- Brief: The full set of lines below has to be duplicated exactly, with no picture kept.

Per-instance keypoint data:
-.-.-

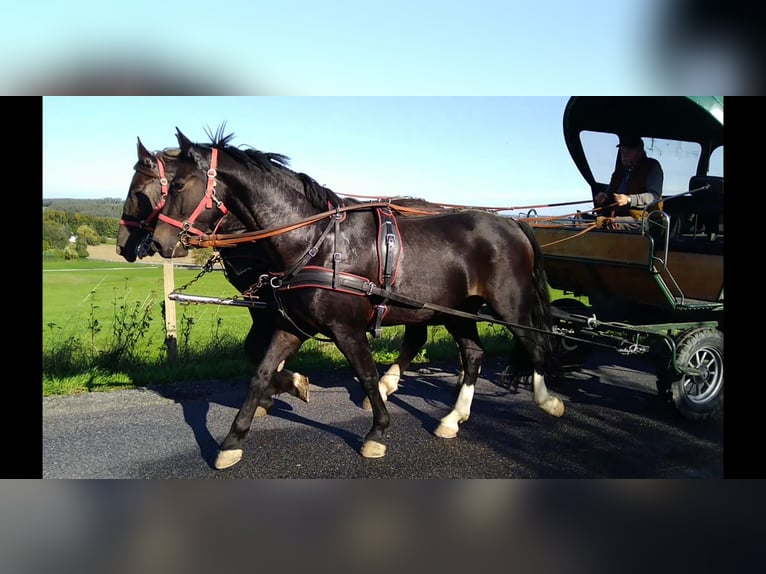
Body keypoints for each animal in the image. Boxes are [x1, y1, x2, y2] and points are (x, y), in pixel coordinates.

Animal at [152, 128, 564, 470]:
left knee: (536, 344)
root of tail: (512, 223)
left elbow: (366, 375)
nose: (157, 242)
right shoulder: (291, 326)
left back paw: (548, 401)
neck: (316, 241)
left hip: (509, 305)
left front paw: (377, 432)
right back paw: (452, 418)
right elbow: (260, 375)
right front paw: (232, 442)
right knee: (474, 354)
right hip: (457, 310)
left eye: (178, 184)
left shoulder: (346, 328)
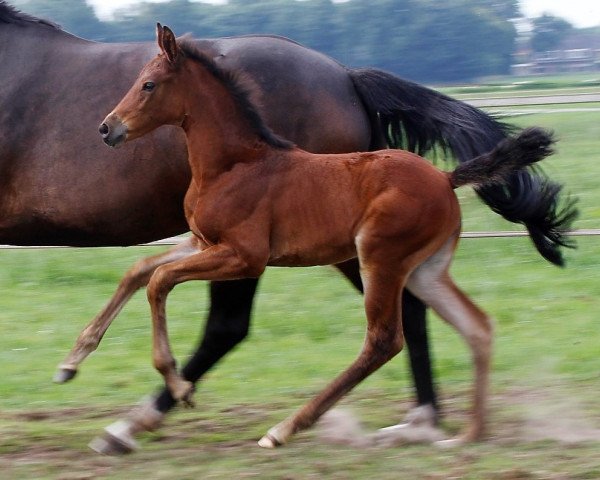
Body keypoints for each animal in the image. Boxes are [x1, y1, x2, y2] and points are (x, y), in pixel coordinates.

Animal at [1, 1, 576, 454]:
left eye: (147, 84)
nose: (106, 128)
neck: (237, 161)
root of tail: (445, 176)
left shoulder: (243, 254)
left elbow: (159, 282)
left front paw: (174, 383)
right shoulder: (203, 241)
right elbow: (141, 270)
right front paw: (73, 359)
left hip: (370, 256)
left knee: (368, 336)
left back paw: (266, 426)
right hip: (419, 266)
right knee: (467, 323)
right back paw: (453, 431)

-.-.-

- Expected answer:
Body keypoints for each animal in the image. Boxes are [x1, y1, x2, y2] and points are (x, y), in pixel coordinates.

Animal at [152, 128, 564, 470]:
left knee: (536, 344)
root of tail: (512, 223)
left elbow: (366, 375)
nose: (157, 242)
right shoulder: (291, 326)
left back paw: (548, 401)
neck: (316, 241)
left hip: (509, 305)
left front paw: (377, 432)
right back paw: (452, 418)
right elbow: (260, 375)
right front paw: (232, 442)
right knee: (474, 354)
right hip: (457, 310)
left eye: (178, 184)
left shoulder: (346, 328)
Body keypoints for each animal in the image. Boxes are [x1, y1, x2, y2] and points are (x, y), in pixel coordinates.

Animal at [1, 1, 576, 454]:
left eye: (147, 84)
nose: (106, 128)
neck: (237, 161)
root of tail: (445, 176)
left shoulder: (243, 254)
left elbow: (159, 282)
left front paw: (174, 383)
right shoulder: (203, 241)
right elbow: (141, 270)
right front paw: (73, 359)
left hip: (370, 256)
left knee: (368, 336)
left back paw: (266, 426)
right hip: (419, 266)
right knee: (467, 323)
right back paw: (453, 431)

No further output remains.